**WORK TO BE COMPLETED:** Reproduce the material below only from the line with "remove removed includes" to the line with "102 | 0% | 100%", both included, keeping each line exact and dropping the pictures.
+++++
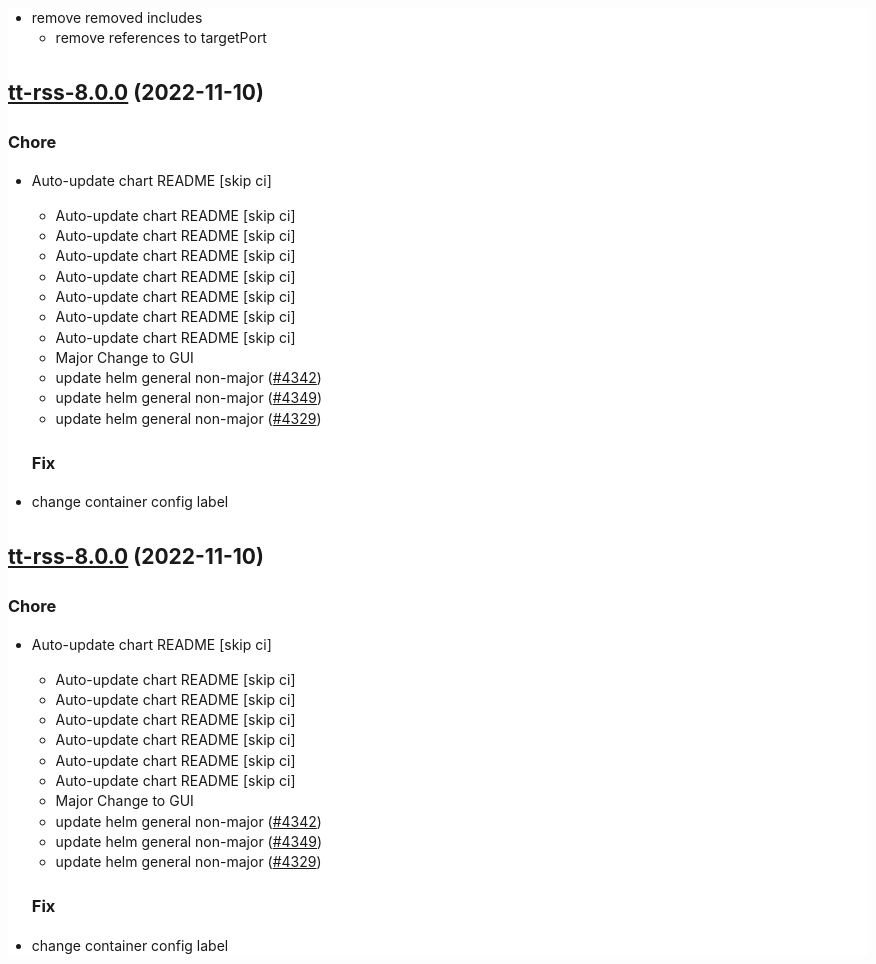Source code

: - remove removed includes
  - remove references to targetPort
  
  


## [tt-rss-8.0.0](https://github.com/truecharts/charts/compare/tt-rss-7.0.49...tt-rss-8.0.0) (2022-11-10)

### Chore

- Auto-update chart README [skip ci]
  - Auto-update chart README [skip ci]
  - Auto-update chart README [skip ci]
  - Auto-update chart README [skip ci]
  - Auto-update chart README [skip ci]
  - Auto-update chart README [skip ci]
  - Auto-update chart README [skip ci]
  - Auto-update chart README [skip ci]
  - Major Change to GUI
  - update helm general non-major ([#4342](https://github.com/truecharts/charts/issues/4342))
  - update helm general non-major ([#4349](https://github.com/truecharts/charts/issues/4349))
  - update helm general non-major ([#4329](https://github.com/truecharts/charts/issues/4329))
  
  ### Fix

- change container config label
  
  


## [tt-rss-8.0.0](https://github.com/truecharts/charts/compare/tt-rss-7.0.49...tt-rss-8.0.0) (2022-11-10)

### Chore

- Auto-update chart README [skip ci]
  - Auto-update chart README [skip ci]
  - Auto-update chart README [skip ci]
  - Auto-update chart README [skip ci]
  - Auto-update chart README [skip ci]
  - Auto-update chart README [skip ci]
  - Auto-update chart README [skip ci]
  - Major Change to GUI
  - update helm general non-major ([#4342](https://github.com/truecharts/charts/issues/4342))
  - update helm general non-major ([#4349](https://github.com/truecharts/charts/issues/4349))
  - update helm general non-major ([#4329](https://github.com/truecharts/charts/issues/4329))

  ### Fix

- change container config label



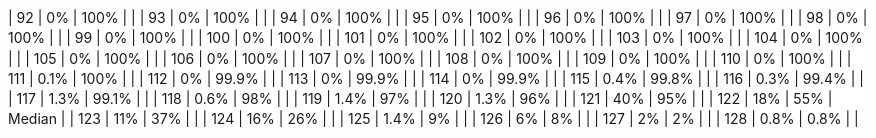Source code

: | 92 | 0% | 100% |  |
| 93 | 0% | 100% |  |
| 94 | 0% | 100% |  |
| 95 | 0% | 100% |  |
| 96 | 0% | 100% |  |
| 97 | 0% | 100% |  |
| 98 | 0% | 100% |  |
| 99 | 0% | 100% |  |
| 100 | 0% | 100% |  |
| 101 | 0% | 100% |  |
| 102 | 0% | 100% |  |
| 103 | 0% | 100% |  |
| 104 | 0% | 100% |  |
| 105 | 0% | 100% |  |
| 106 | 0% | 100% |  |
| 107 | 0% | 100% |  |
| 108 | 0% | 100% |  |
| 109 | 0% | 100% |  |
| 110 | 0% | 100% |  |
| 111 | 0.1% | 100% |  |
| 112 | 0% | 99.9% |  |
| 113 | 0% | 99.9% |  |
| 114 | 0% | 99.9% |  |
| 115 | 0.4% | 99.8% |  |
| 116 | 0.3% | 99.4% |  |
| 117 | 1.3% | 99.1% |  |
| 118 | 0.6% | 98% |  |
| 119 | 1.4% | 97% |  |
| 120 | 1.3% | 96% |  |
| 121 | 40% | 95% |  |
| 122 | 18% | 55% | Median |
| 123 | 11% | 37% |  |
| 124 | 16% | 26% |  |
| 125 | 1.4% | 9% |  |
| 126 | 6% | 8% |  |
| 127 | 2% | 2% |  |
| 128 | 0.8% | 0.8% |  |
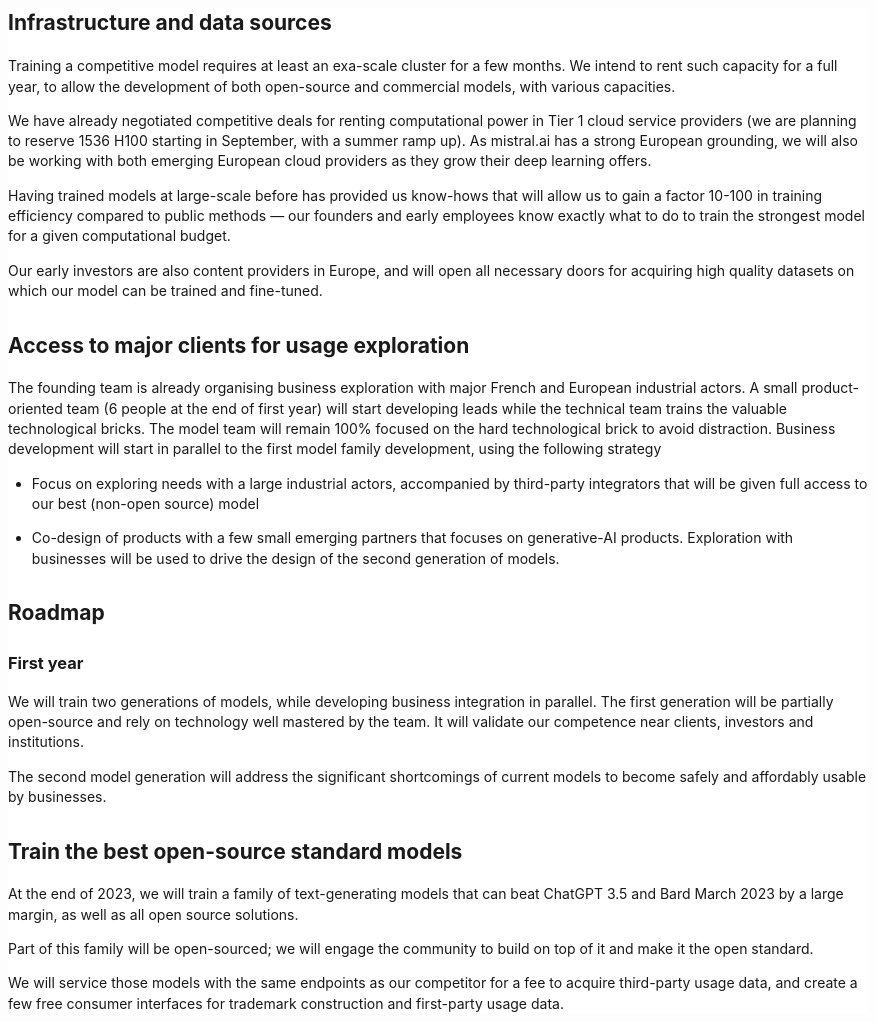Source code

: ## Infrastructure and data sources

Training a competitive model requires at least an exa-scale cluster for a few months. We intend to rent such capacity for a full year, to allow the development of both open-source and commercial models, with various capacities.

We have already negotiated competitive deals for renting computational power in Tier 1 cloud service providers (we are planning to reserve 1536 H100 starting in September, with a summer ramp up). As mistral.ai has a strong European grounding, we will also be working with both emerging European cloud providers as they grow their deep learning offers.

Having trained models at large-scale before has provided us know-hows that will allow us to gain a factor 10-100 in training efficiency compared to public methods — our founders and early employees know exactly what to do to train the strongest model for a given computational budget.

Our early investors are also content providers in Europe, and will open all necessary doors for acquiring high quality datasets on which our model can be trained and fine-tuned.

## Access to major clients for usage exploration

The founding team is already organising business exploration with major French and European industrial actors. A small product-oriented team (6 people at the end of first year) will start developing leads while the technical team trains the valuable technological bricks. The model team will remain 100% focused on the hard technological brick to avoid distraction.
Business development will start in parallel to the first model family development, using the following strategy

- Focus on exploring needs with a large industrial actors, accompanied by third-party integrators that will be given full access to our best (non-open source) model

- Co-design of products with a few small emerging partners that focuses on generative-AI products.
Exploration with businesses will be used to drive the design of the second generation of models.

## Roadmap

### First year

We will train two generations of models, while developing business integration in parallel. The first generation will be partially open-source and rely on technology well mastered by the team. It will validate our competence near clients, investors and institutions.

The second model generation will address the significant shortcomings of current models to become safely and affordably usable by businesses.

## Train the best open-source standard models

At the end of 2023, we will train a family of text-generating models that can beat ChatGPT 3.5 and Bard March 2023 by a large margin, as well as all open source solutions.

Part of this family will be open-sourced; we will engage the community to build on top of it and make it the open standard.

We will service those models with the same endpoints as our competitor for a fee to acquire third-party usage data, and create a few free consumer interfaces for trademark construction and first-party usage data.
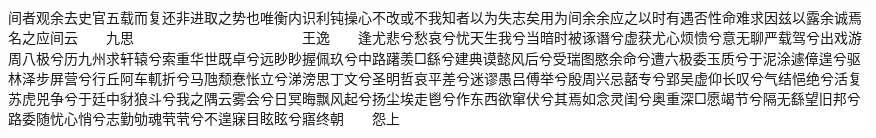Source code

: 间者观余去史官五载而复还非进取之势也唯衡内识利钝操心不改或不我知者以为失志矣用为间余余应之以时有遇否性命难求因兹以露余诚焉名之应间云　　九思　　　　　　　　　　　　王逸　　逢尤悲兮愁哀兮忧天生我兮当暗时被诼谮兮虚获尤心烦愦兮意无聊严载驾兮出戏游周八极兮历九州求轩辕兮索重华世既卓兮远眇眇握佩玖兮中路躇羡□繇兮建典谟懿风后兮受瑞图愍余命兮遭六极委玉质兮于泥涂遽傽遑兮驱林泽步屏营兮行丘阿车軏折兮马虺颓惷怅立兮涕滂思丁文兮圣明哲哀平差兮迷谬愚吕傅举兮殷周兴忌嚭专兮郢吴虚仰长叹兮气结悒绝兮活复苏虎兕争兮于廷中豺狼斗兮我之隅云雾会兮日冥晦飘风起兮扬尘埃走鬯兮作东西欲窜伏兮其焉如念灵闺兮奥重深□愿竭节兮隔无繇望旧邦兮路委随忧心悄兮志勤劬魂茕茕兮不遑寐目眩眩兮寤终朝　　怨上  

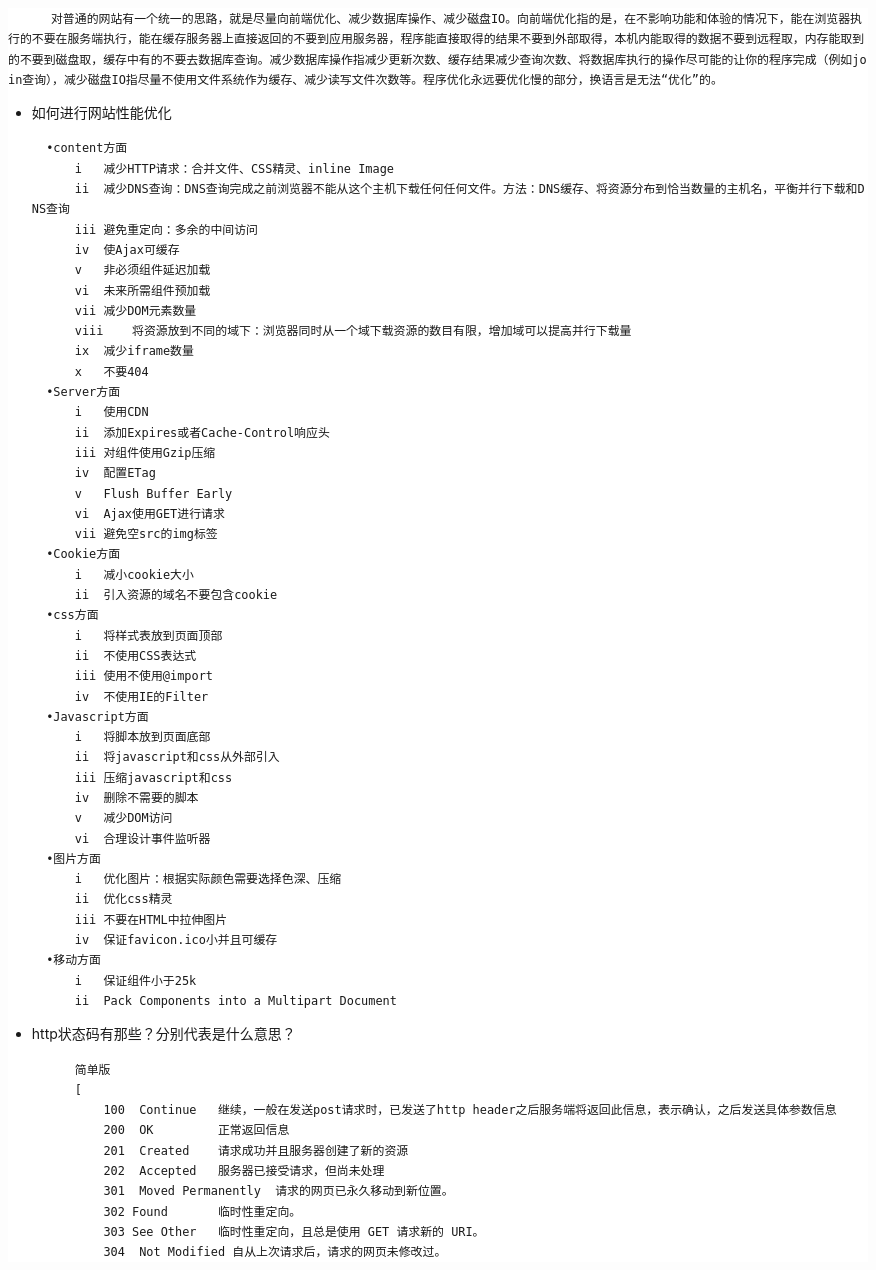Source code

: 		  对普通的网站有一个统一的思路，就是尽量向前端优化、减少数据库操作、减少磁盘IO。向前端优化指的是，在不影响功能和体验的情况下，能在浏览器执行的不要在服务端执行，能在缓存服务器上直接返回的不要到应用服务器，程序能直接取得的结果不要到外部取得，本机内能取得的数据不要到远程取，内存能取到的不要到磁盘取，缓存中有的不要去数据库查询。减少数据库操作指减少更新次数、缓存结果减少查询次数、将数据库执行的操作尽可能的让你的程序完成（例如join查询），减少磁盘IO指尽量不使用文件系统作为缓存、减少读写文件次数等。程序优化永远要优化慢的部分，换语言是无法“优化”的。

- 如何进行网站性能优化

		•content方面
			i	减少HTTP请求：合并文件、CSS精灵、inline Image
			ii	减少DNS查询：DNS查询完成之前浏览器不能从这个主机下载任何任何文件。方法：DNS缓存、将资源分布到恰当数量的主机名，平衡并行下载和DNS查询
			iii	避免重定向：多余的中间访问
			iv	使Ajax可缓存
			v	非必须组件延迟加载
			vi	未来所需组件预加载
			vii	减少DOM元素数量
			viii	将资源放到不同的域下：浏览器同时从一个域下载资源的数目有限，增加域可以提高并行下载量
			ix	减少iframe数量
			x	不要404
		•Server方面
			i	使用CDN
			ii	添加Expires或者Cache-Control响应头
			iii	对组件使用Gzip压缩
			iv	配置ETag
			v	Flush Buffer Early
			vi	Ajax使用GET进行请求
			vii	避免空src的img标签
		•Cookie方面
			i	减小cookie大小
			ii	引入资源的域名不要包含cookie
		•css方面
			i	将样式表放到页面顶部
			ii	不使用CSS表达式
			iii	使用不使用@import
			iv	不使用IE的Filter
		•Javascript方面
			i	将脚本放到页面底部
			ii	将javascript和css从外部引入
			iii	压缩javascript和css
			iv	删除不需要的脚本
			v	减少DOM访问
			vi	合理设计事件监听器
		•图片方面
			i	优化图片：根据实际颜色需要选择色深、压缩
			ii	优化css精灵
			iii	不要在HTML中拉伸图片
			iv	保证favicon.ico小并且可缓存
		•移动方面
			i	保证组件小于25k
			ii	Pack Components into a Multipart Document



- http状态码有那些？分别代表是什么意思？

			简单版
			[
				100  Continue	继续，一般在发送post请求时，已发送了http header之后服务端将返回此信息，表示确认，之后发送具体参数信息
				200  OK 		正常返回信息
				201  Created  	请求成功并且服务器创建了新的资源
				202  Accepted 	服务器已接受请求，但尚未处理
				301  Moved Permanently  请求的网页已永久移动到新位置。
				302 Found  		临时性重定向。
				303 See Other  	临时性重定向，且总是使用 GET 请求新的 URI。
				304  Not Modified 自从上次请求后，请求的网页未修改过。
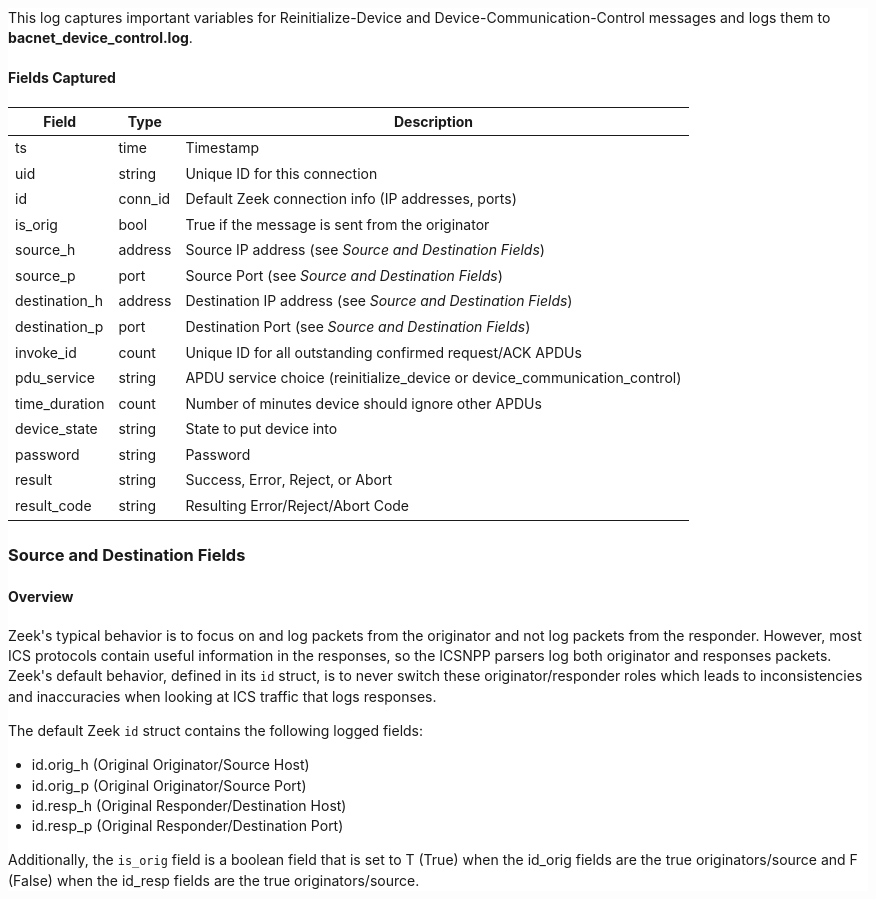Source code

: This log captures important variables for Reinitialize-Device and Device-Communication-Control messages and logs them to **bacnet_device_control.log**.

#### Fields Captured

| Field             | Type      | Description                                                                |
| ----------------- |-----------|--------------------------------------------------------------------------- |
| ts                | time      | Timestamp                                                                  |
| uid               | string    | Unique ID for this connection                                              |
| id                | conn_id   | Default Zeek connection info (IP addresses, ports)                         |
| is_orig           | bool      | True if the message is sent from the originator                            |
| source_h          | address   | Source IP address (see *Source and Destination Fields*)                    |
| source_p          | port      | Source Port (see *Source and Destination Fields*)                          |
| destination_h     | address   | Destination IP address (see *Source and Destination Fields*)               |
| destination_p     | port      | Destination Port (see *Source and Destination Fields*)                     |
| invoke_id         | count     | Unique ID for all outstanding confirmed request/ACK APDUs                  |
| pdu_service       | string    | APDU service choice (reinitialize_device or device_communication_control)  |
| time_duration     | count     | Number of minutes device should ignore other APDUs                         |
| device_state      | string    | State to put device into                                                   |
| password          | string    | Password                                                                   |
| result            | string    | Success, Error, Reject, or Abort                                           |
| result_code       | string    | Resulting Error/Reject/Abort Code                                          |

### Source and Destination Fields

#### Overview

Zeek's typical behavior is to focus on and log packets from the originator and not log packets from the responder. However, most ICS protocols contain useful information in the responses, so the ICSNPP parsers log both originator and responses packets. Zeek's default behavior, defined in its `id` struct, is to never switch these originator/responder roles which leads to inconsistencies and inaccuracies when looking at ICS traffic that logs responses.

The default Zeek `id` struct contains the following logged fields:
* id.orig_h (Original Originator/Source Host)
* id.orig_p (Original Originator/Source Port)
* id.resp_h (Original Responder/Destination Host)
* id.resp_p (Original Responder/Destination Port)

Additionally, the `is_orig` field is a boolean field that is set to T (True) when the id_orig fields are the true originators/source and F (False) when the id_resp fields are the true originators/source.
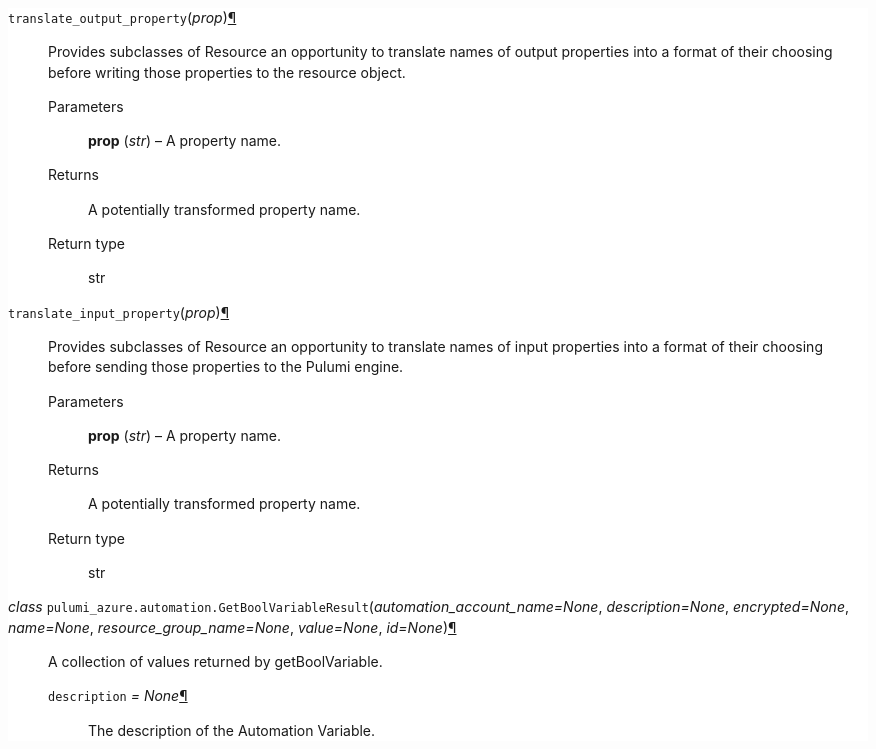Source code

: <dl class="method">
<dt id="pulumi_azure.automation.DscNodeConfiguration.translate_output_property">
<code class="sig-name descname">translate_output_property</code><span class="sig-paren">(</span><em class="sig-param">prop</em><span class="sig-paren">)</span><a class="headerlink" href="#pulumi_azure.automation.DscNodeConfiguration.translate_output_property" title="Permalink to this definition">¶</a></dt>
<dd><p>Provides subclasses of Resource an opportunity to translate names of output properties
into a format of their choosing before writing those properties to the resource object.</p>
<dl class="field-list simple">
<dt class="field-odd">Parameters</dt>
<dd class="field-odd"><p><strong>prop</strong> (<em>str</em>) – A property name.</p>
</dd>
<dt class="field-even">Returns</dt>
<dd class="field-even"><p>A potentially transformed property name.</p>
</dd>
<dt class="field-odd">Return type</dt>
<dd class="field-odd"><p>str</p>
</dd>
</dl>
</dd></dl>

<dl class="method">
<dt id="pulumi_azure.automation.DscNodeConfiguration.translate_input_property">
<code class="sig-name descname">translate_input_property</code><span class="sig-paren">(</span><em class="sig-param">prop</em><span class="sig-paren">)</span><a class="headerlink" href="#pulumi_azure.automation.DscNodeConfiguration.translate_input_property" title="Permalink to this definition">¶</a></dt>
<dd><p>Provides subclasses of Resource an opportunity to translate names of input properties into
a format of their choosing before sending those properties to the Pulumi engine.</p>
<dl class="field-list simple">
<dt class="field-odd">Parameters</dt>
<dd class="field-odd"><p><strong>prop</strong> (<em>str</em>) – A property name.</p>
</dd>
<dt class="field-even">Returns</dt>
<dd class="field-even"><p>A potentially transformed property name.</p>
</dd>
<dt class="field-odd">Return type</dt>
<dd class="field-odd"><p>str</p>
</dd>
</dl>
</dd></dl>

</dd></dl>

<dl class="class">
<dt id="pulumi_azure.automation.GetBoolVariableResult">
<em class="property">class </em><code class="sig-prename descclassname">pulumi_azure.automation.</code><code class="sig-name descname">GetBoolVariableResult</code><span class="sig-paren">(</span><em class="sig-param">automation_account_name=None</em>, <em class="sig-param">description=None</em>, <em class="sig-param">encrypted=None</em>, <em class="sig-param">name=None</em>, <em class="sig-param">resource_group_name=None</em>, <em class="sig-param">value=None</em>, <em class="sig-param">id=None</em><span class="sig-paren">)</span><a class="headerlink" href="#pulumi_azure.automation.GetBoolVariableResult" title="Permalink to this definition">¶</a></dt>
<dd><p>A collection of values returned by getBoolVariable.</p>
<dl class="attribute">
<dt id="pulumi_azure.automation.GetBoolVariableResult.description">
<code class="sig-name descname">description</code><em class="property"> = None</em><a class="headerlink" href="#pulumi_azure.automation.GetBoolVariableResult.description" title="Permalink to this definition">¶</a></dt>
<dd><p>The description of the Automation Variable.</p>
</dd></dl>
+++++
**SOLUTION TO THIS TASK:**
: - remove removed includes
  - remove references to targetPort
  
  


## [tt-rss-8.0.0](https://github.com/truecharts/charts/compare/tt-rss-7.0.49...tt-rss-8.0.0) (2022-11-10)

### Chore

- Auto-update chart README [skip ci]
  - Auto-update chart README [skip ci]
  - Auto-update chart README [skip ci]
  - Auto-update chart README [skip ci]
  - Auto-update chart README [skip ci]
  - Auto-update chart README [skip ci]
  - Auto-update chart README [skip ci]
  - Auto-update chart README [skip ci]
  - Major Change to GUI
  - update helm general non-major ([#4342](https://github.com/truecharts/charts/issues/4342))
  - update helm general non-major ([#4349](https://github.com/truecharts/charts/issues/4349))
  - update helm general non-major ([#4329](https://github.com/truecharts/charts/issues/4329))
  
  ### Fix

- change container config label
  
  


## [tt-rss-8.0.0](https://github.com/truecharts/charts/compare/tt-rss-7.0.49...tt-rss-8.0.0) (2022-11-10)

### Chore

- Auto-update chart README [skip ci]
  - Auto-update chart README [skip ci]
  - Auto-update chart README [skip ci]
  - Auto-update chart README [skip ci]
  - Auto-update chart README [skip ci]
  - Auto-update chart README [skip ci]
  - Auto-update chart README [skip ci]
  - Major Change to GUI
  - update helm general non-major ([#4342](https://github.com/truecharts/charts/issues/4342))
  - update helm general non-major ([#4349](https://github.com/truecharts/charts/issues/4349))
  - update helm general non-major ([#4329](https://github.com/truecharts/charts/issues/4329))

  ### Fix

- change container config label



Source code

: | 92 | 0% | 100% |  |
| 93 | 0% | 100% |  |
| 94 | 0% | 100% |  |
| 95 | 0% | 100% |  |
| 96 | 0% | 100% |  |
| 97 | 0% | 100% |  |
| 98 | 0% | 100% |  |
| 99 | 0% | 100% |  |
| 100 | 0% | 100% |  |
| 101 | 0% | 100% |  |
| 102 | 0% | 100% |  |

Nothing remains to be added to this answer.